Estos versos retratan un paisaje detenido en el tiempo, donde solo se oye el correr del agua. Todo lo demás está suspendido en un tiempo cuasi onírico, cargado tenuemente de colores melancólicos, en el principio de la ruina anunciada.
Y describiendo esta escena, Machado nos aproxima a su maravillosa mente y a su más terrible preocupación: el tiempo. Nos escribe una postal de su sentir. No necesita, siquiera, nombrar una emoción para que el lector las encuentre allí, en su simpleza. El paisaje ruinoso es su melancolía, su tristeza, que impregna todo cuanto ve. Melancolía que se extiende lentamente, como aceite derramado, hasta cubrir toda la superficie.
Quizás, otro artista vería en esta escena lo contrario. La paloma que se posa en un simple árbol para volver a desplegar sus alas, el cantarín ruido de la fuente que anuncia su permanente deseo por seguir. Pero Machado no, el poeta encuentra en todo esto la quietud propia de la extinción.
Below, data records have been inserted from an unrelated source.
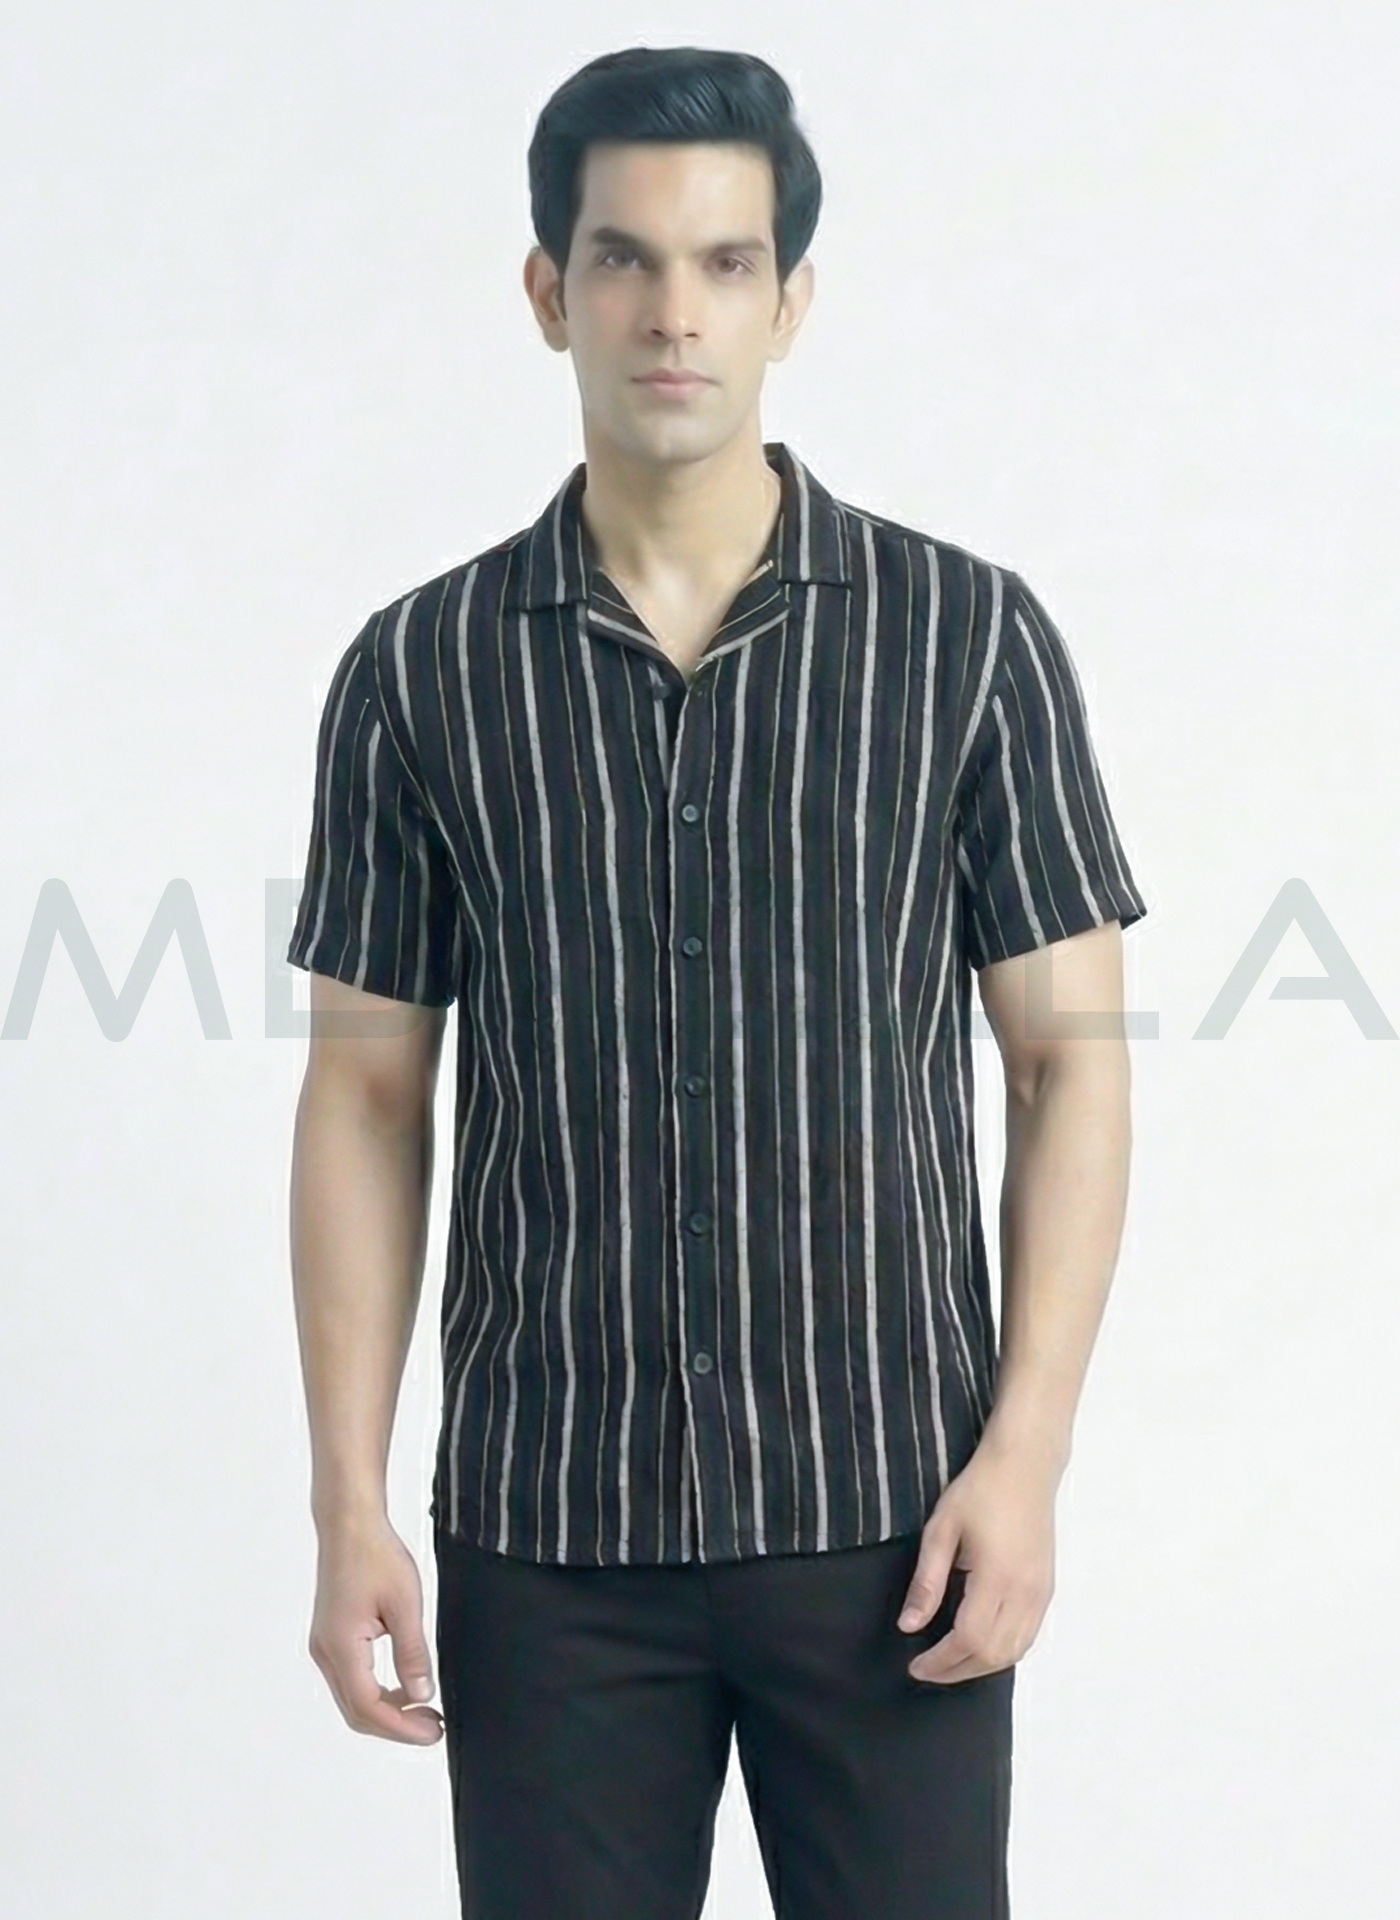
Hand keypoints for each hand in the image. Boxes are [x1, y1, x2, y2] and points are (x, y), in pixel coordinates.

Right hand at [308, 1513, 443, 1743]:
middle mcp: (325, 1652)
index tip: (433, 1731)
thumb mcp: (405, 1603)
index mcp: (341, 1646)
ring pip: (352, 1698)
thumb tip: (421, 1695)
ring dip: (386, 1710)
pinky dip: (376, 1691)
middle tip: (433, 1727)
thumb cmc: (376, 1555)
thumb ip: (412, 1653)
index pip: (369, 1707)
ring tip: (424, 1709)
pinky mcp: (330, 1637)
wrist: (349, 1525)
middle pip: (356, 1711)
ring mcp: (324, 1646)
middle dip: (395, 1725)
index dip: (402, 1726)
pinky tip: (403, 1686)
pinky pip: (351, 1679)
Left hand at [896, 1433, 1057, 1683]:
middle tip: (928, 1670)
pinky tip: (981, 1646)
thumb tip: (909, 1625)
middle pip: (993, 1654)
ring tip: (950, 1663)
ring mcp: (1041, 1593)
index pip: (968, 1639)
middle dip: (958, 1671)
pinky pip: (1028, 1636)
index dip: (941, 1661)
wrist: (1025, 1466)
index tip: (916, 1666)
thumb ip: (926, 1582)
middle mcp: (1025, 1592)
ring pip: (1015, 1651)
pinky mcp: (1046, 1588)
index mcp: (997, 1577)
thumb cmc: (980, 1489)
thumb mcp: (941, 1530)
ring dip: (981, 1666)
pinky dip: (1004, 1652)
Y no se podría llamar a esto nostalgia, porque no es nostalgia de lo que era y ya no es, sino preocupación por lo que se es y ya no se será. Preocupación por lo que se extingue y hay que retratar, que hay que recordar, aunque sea en una pequeña postal.
Bibliografía:
Bousoño, C. (1962). Teoría de la expresión poética. Editorial Gredos.
Machado, A. (1969). Antología Poética. Salvat Editores.